摘要
运动图像分析是计算机视觉中的一项重要任务,其中的关键技术之一就是光流计算。光流不仅携带了被观察物体的运动信息,还携带有被观察物的三维结构,传感器参数,非刚性物体的局部弹性形变,甚至流体运动的矢量结构特征等丰富信息。通过光流我们可以了解物体许多重要的运动特性,在运动图像计算与分析中光流扮演着非常重要的角色。
本文针对目前光流场计算与分析中存在的问题和不足,深入系统地进行了研究并取得了一定的成果,其中包括:对传统光流方程进行了改进;提出了解决运动边界问题的新思路和新方法;研究了基于光流的流体运动图像计算和分析方法;为了提高运动矢量特征描述的精度和可靠性,提出了基于时间关联约束的Multivector图像滤波方法;研究了基于光流场的序列图像运动特征描述;本文的成果对改善光流计算的精度和可靠性,克服光流场计算中存在的问题具有重要意义。对运动图像计算、分析领域的研究具有较高理论价值和应用价值。
第一章论述了光流计算的研究意义,研究现状和存在问题,并介绍了本文的主要工作,以及论文内容安排。

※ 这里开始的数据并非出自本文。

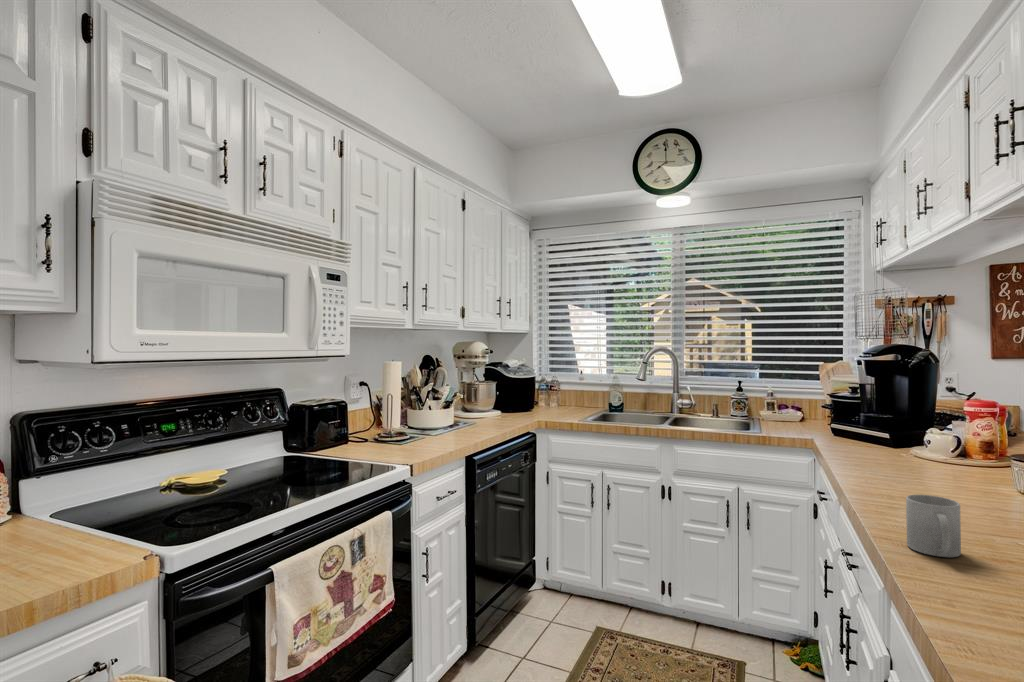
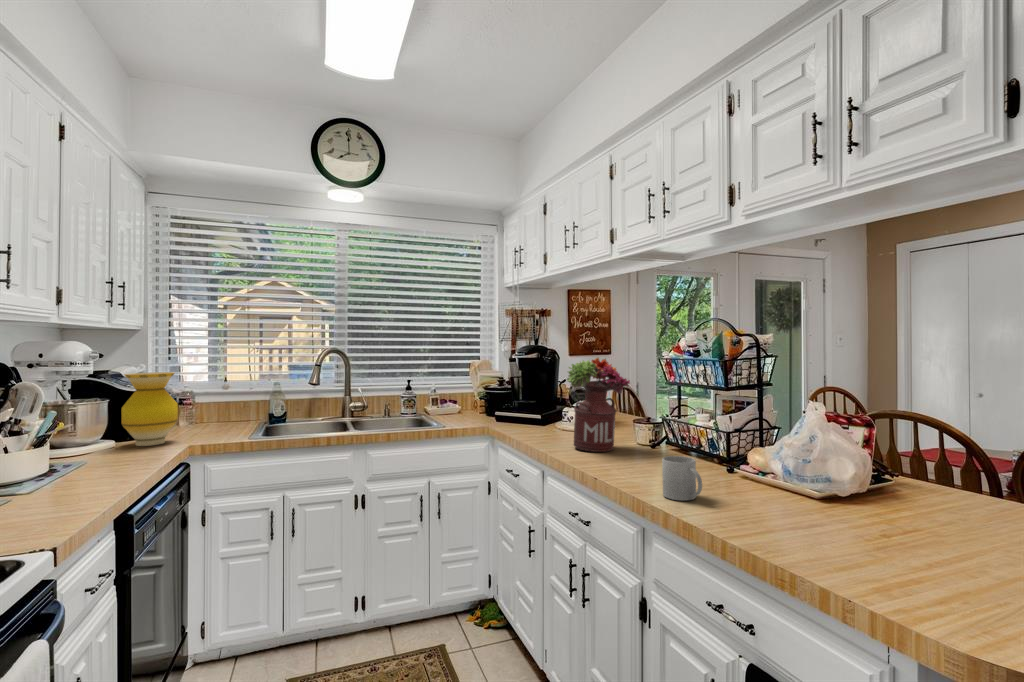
flower arrangement: none [865,362,972,487] -> present [567,358,630,452]
vase: none [501,363,536,417] -> present [121,372,178,446]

第二章为了减少光流方程的模型误差和改进计算的鲁棒性,论文提出了一种新的基于图像局部结构不变模型(LSCM)的光流计算方法。由于模型LSCM较传统的亮度常数模型(BCM)对于图像的光照变化不敏感,因此本文方法可以显著提高光流计算的鲁棒性。在本文方法中使用图像局部二阶张量来描述图像的局部结构特征。同时为了进一步提高计算精度,减少由于Taylor级数一阶近似所带来的模型误差,本文给出了一种双向运动计算策略。新策略既具有二阶Taylor级数展开的精度逼近,同时又避免了非线性方程的计算。
第三章针对如何解决运动边界问题,本文提出了两种新的解决问题的思想。第一种思想采用概率选择策略来有效地解决不同运动区域的划分,同时结合局部更新计算来降低运动边界带来的干扰,以此提高运动边界处光流计算的精度。第二种思想从光流全局计算出发,直接通过非线性扩散反应方程来计算光流,这样避开了光流计算正则化方法中凸性和可微性的要求。同时本文分别设计了一致矢量增强扩散(CVED)和基于非线性滤波的扩散方式,来提高模型处理运动边界问题的能力。
第四章研究了基于光流方法的流体运动图像计算(PIV),将第三章基于非线性滤波的光流方法进行推广,并应用于流体运动图像。此外,本章将信号分析中最小均方滤波的思想应用于矢量场滤波,提出一种基于时间关联约束的滤波策略,实现对原有运动矢量的滤波和增强。考虑到流体运动矢量的散度(div)和旋度(curl)也是重要的计算和分析对象。为此本文借助Clifford代数将运动矢量、散度(div)和旋度(curl)构建成一多矢量(Multivector),作为流体运动矢量特征的综合描述。通过Multivector滤波计算得到更加可靠的流体运动特征描述结果。
第五章研究了基于光流场的序列图像运动特征描述。由于光流场的分辨率可以达到连续两帧的每一个像素,因此光流场为利用统计的方法进行图像运动特征描述提供了大量的冗余信息。文章在光流计算的基础上,研究了基于光流加速场统计信息的视频运动识别方法。给出了一种基于运动加速场的时空多分辨直方图(STMRH),并利用STMRH进行动态纹理的运动特征辨识。为了提高算法的计算速度,论文还给出了一种简化的多网格快速光流计算方法。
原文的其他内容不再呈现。